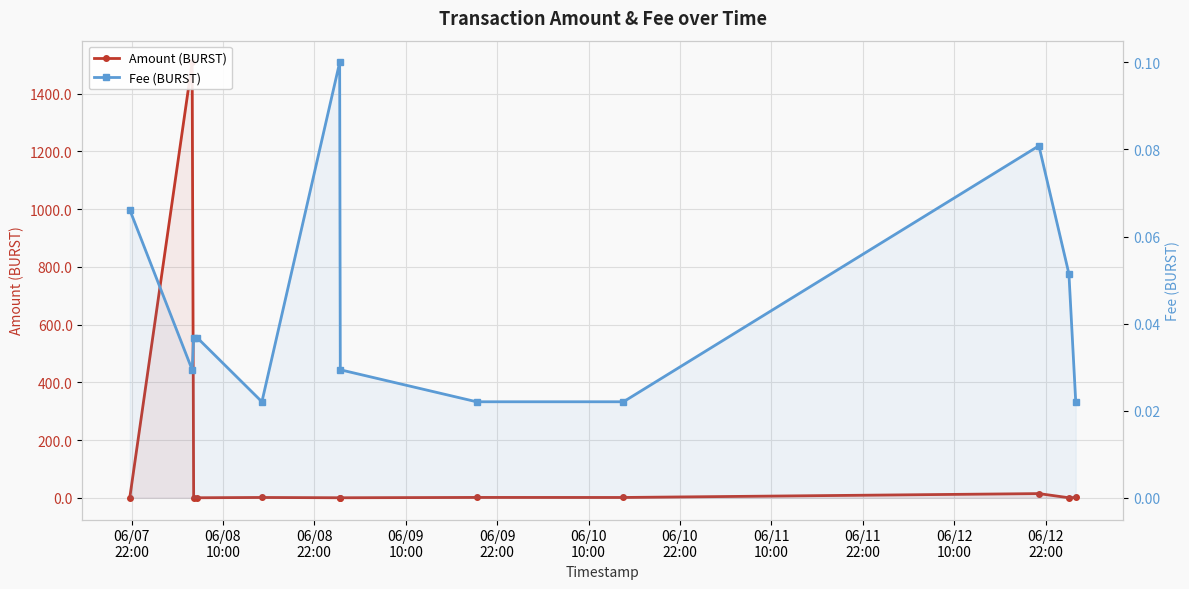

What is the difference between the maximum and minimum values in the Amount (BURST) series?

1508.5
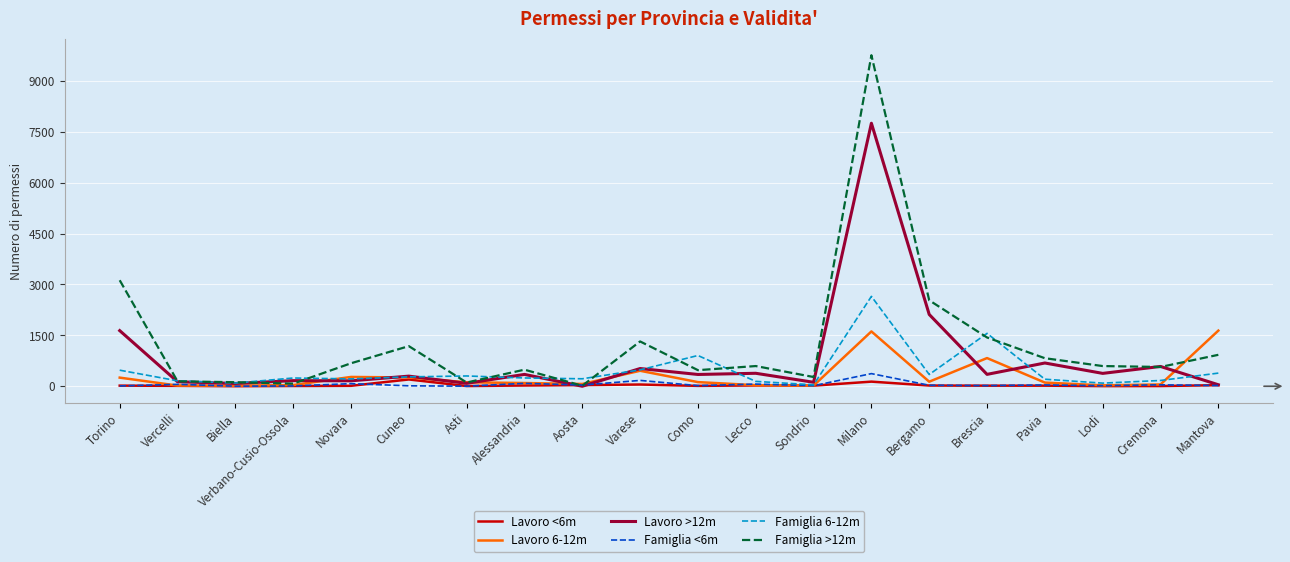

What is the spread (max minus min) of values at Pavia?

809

--

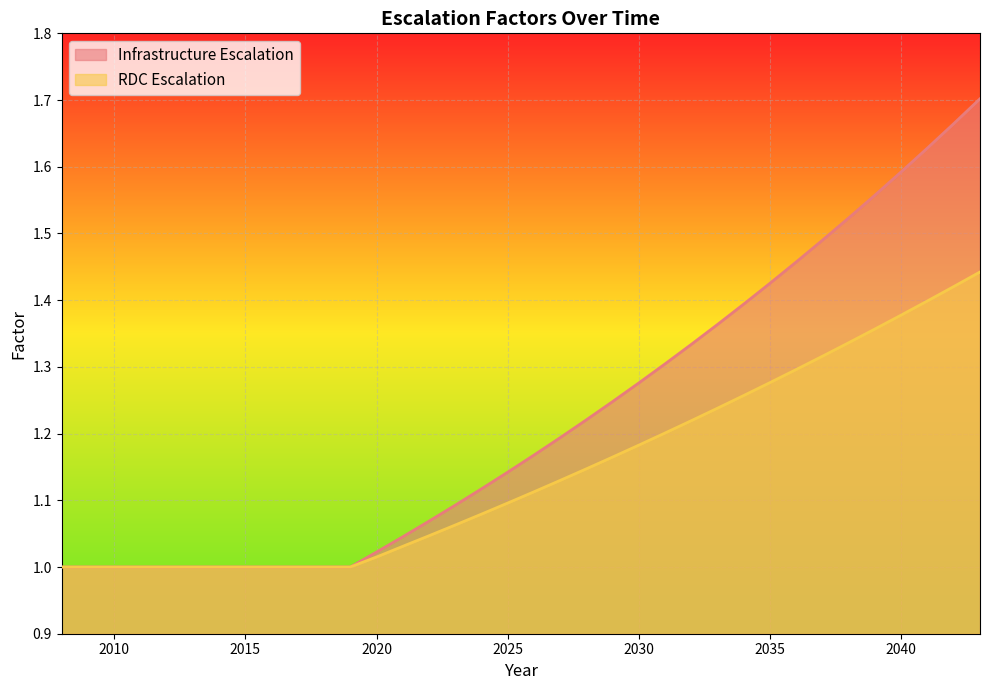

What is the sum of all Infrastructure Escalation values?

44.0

### [Assigned task]
Starting with the line that contains "What is the difference" and going on through the line that contains "What is the spread", turn those lines into a JSON list of strings with one string per line. Skip blank lines and leave out the pictures.

### [Written answer]
[
  "What is the difference between the maximum and minimum values in the Amount (BURST) series?",
  "1508.5",
  "What is the spread (max minus min) of values at Pavia?"
]